Communiqué de presse.
1. L’Observatoire de l’Action Gouvernementale (OAG) constate avec une grande amertume que depuis quelques jours, le secteur de l’Enseignent primaire et secondaire devient progressivement le théâtre de conflits tous azimuts qui, si l’on n’y prend pas garde, risquent de mener inéluctablement à un total enlisement de la situation.
2. Par le biais des différents syndicats (Conapes, Steb, Sleb et Synapep), les enseignants de primaire et du secondaire ont encore déclanché une grève monstre pour réclamer leurs droits. Mais au lieu de calmer leurs ardeurs et de les inviter sagement au dialogue en vue d’un éventuel compromis, le ministre de tutelle a haussé le ton et a menacé de sévir vis-à-vis de grévistes.
3. Dans la foulée et comme pour fragiliser sans le dire le mouvement, des syndicats fantoches qui excluent a priori l’idée d’exprimer leur malaise à travers un mouvement de grève, ont été créés et enregistrés dans des conditions qui cachent mal une certaine complicité de l’autorité.
4. Pire encore, un vent de tension au ressort politico-ethnique secoue dangereusement certains établissements secondaires en l’occurrence le lycée de Kayanza et les acteurs politiques font des établissements scolaires des lieux privilégiés de campagne électorale et d’autres enseignements divisionnistes.
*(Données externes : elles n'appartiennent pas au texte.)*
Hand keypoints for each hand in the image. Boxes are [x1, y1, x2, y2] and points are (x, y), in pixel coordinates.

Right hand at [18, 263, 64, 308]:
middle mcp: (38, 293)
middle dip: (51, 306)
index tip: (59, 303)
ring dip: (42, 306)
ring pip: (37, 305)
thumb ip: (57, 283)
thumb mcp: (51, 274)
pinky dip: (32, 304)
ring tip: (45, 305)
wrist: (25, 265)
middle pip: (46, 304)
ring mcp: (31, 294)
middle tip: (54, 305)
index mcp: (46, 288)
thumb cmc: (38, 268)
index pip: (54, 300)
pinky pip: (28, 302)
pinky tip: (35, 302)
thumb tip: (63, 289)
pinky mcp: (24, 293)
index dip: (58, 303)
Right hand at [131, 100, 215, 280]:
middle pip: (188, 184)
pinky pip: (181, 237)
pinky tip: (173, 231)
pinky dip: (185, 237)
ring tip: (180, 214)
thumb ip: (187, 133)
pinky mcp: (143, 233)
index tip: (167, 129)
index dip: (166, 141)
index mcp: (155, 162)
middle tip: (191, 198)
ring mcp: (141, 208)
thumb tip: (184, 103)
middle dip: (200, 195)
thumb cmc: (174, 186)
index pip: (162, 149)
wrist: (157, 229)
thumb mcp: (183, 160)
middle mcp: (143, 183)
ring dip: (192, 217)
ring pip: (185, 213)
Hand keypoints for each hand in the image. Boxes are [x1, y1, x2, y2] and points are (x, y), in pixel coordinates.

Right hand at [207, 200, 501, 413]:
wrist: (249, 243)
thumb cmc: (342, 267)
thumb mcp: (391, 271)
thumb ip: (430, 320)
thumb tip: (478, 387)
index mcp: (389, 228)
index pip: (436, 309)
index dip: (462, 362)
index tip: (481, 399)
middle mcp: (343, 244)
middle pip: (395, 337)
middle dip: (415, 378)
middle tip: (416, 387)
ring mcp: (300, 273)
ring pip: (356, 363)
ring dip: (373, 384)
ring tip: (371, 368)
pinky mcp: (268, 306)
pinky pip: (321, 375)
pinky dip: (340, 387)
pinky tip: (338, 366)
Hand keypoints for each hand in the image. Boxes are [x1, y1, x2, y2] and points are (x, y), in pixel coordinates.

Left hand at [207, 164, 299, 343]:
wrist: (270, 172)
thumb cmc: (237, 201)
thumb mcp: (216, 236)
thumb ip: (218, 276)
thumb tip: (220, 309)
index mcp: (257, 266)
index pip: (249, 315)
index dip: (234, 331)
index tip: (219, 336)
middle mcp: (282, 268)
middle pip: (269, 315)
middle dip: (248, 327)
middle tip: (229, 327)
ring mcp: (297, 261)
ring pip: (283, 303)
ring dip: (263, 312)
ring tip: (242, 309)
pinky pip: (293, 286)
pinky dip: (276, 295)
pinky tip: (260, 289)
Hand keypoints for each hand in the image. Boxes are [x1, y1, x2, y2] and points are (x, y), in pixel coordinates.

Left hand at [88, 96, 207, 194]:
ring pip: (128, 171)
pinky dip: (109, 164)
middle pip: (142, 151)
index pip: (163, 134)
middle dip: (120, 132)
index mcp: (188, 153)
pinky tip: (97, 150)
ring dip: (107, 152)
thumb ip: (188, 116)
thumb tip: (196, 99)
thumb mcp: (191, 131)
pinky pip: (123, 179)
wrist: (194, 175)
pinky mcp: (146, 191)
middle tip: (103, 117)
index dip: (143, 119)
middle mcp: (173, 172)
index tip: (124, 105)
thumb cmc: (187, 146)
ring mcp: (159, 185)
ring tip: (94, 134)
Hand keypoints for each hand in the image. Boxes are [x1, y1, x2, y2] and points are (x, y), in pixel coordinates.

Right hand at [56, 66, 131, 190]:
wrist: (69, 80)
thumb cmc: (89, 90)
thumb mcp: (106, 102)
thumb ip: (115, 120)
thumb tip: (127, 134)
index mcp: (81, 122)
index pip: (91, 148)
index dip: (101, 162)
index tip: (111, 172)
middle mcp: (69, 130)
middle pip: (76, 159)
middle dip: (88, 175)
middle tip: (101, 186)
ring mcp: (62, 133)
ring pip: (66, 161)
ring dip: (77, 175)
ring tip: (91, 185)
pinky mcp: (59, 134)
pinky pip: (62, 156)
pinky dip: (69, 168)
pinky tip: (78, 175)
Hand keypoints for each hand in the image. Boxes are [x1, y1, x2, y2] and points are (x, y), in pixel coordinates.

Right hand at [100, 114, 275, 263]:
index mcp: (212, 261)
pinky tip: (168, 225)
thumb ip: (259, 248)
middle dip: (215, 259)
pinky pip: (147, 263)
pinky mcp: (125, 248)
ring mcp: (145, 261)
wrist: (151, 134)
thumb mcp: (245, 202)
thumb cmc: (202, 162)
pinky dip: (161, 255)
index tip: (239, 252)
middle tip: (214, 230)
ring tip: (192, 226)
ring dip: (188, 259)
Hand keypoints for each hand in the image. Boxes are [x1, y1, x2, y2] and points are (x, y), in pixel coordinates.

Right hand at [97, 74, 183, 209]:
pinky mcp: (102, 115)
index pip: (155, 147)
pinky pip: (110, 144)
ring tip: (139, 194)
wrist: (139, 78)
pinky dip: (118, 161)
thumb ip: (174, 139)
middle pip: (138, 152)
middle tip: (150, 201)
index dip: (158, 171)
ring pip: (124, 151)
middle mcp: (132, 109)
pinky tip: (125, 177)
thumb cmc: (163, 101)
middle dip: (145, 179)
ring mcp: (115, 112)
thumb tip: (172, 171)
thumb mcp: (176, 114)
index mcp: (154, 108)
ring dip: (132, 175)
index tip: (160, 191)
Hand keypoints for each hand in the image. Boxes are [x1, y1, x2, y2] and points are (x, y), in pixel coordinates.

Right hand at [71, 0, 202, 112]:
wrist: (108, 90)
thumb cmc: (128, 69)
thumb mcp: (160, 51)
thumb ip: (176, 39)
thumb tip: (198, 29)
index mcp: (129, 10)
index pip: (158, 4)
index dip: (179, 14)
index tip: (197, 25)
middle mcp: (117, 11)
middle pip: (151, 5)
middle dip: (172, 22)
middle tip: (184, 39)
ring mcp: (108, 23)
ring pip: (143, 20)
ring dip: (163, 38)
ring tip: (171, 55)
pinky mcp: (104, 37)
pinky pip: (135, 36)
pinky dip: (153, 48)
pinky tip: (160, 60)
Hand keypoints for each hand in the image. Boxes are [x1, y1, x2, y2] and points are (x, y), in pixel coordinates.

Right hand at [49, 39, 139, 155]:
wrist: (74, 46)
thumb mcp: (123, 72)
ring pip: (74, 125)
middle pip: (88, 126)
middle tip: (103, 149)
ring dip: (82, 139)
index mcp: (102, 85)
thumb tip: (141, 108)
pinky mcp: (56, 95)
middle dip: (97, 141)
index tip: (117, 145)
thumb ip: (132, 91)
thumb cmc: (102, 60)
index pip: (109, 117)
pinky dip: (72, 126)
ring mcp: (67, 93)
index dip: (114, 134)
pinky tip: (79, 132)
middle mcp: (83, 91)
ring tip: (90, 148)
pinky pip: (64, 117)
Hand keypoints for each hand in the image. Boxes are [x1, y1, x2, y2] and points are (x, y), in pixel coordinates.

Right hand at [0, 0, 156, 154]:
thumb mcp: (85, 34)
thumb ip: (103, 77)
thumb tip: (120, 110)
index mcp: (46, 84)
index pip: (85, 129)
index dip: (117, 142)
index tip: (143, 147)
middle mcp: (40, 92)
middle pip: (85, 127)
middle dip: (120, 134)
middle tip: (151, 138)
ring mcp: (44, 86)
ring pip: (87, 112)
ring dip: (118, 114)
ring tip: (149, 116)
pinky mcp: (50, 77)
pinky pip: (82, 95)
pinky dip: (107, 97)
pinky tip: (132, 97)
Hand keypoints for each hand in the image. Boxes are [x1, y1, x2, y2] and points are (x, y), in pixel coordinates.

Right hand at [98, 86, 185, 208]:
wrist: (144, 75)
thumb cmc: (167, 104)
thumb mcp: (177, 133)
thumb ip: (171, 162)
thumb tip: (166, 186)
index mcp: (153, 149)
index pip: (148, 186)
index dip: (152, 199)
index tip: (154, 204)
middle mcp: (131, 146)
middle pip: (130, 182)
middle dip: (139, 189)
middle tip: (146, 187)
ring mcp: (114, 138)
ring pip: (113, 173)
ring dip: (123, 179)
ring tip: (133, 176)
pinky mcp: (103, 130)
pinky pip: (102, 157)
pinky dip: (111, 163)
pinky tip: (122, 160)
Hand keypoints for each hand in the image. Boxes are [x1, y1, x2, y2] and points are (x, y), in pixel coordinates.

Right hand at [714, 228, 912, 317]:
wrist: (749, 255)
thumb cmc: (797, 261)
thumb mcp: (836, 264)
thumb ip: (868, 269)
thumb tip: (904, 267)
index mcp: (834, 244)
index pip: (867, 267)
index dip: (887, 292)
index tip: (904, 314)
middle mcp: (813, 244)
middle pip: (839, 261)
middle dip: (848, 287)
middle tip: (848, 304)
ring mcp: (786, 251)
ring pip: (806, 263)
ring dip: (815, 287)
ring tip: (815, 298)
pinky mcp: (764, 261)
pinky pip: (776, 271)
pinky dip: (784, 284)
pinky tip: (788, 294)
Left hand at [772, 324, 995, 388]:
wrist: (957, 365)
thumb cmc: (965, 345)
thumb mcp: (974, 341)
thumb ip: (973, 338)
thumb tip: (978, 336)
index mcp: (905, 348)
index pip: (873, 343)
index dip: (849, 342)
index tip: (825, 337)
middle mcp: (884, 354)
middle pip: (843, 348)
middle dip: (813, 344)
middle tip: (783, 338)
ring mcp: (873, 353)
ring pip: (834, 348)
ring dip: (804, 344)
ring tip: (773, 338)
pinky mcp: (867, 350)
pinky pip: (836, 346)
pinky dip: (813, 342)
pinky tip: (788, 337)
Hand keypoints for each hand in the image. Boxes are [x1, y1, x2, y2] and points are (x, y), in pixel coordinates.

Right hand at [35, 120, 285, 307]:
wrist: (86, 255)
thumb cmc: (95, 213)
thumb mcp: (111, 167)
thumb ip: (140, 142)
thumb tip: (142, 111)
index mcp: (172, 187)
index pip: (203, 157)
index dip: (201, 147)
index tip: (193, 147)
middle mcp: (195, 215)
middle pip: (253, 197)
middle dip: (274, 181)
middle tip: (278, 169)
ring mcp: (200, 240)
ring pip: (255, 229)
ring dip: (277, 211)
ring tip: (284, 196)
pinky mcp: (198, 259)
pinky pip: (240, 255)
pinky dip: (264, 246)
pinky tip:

5. Tout cela se produit à un moment particulièrement sensible où les acteurs sociopolitiques polarisent plutôt leur attention sur les élections imminentes alors que les élèves et autres écoliers se préparent aux décisifs examens du 2ème trimestre.
Afin de prévenir un éventuel enlisement de la situation, l’Observatoire de l’Action Gouvernementale recommande :
• au gouvernement, d’initier sans tarder un dialogue sincère entre les responsables des syndicats des enseignants afin d’aboutir à un compromis durable ;
• aux responsables des syndicats des enseignants, de privilégier le dialogue afin de ne pas pénaliser les élèves/écoliers et leurs parents ;
• à tous les partenaires de l’éducation, de tenir un discours rassurant de l’autorité pour ne pas mettre l’huile sur le feu ;
• aux autorités administratives et aux responsables des établissements scolaires, d’interdire formellement que les lieux d’apprentissage soient transformés en espace de mobilisation politique.